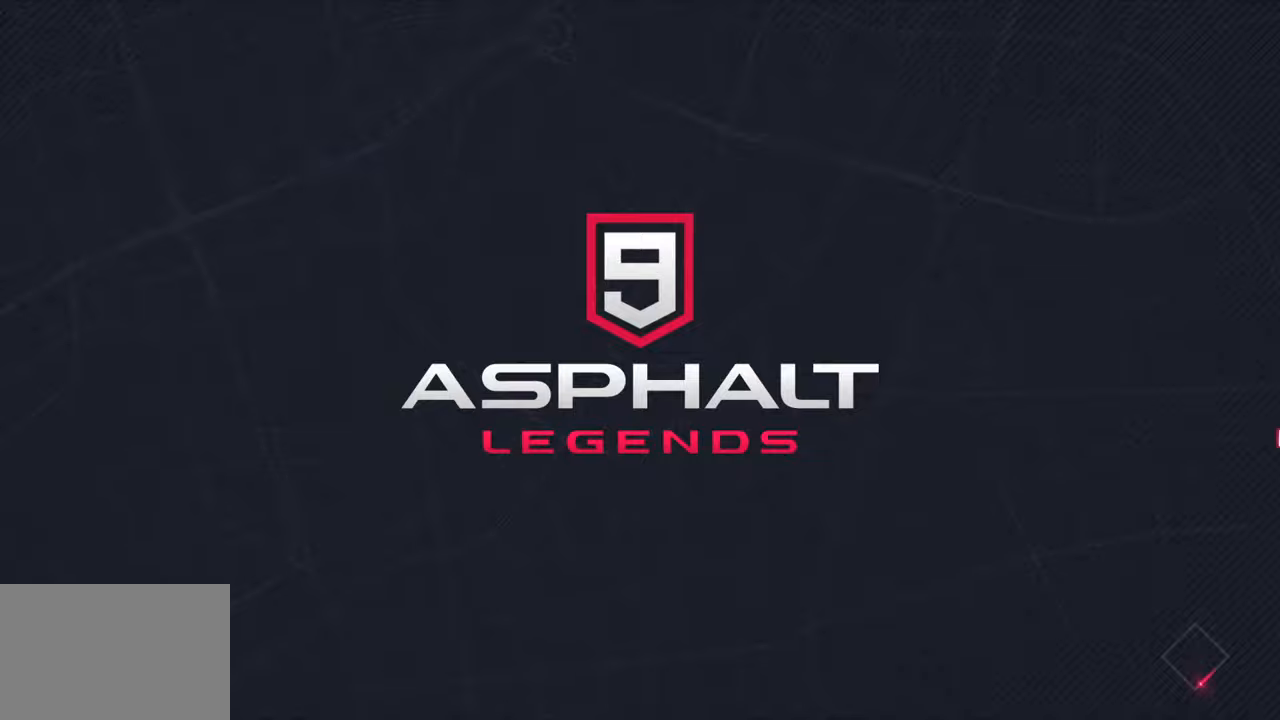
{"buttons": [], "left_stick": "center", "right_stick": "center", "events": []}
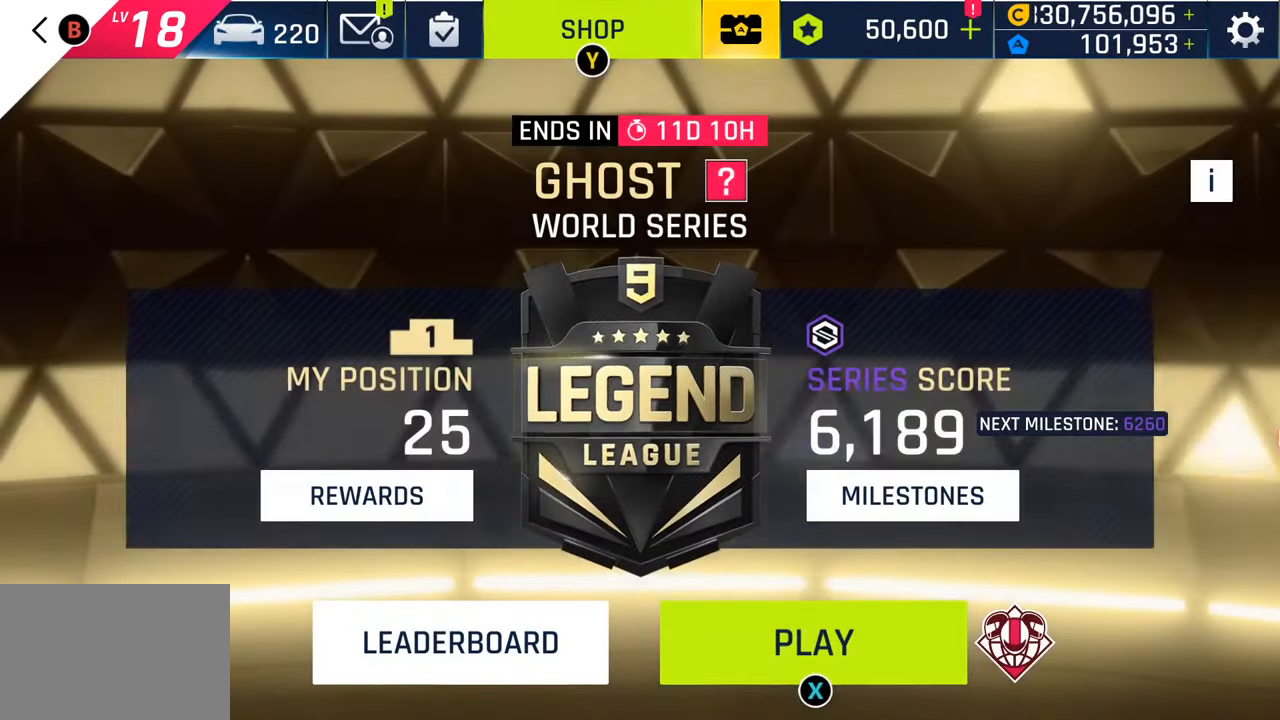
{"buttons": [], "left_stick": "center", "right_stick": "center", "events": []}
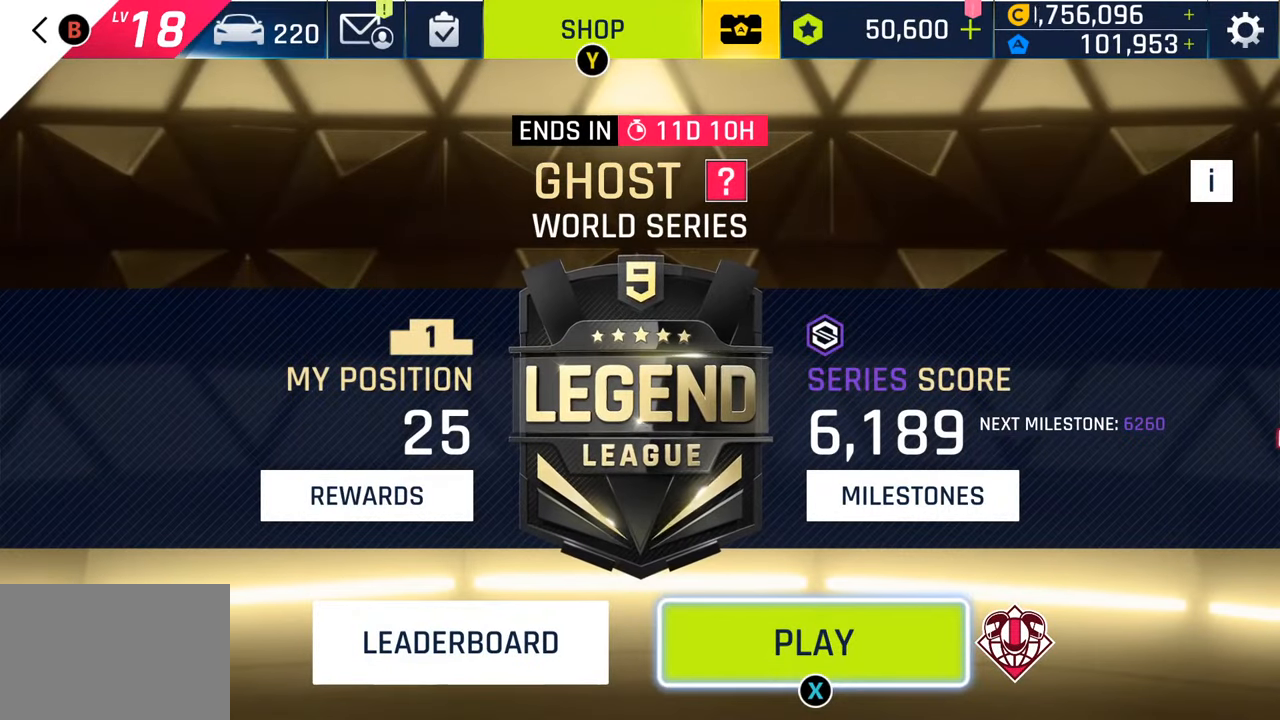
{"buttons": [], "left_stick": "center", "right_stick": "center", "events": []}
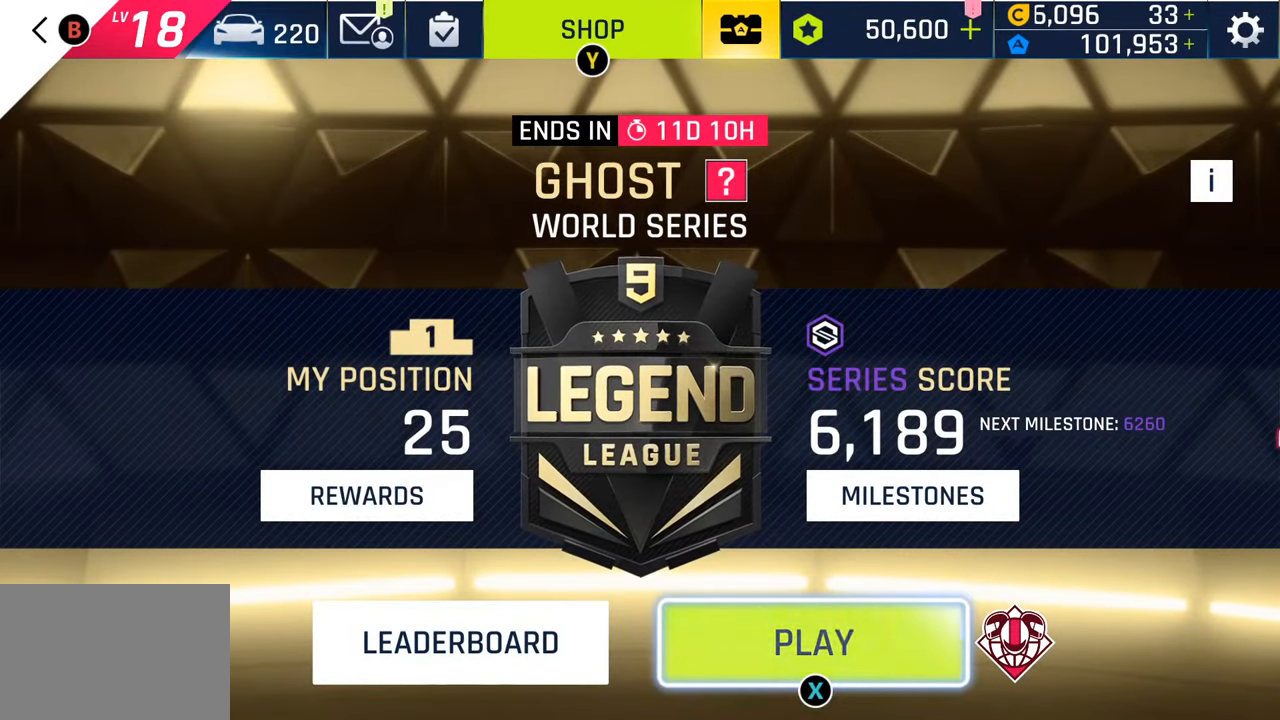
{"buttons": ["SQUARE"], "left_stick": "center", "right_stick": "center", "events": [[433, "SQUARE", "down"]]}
________________
→ **Prompt**:
Reproduce all lines above exactly. Leave the images out.

→ **Expected answer**:
{"buttons": [], "left_stick": "center", "right_stick": "center", "events": []}
{"buttons": [], "left_stick": "center", "right_stick": "center", "events": []}
{"buttons": [], "left_stick": "center", "right_stick": "center", "events": []}
{"buttons": ["SQUARE"], "left_stick": "center", "right_stick": "center", "events": [[433, "SQUARE", "down"]]}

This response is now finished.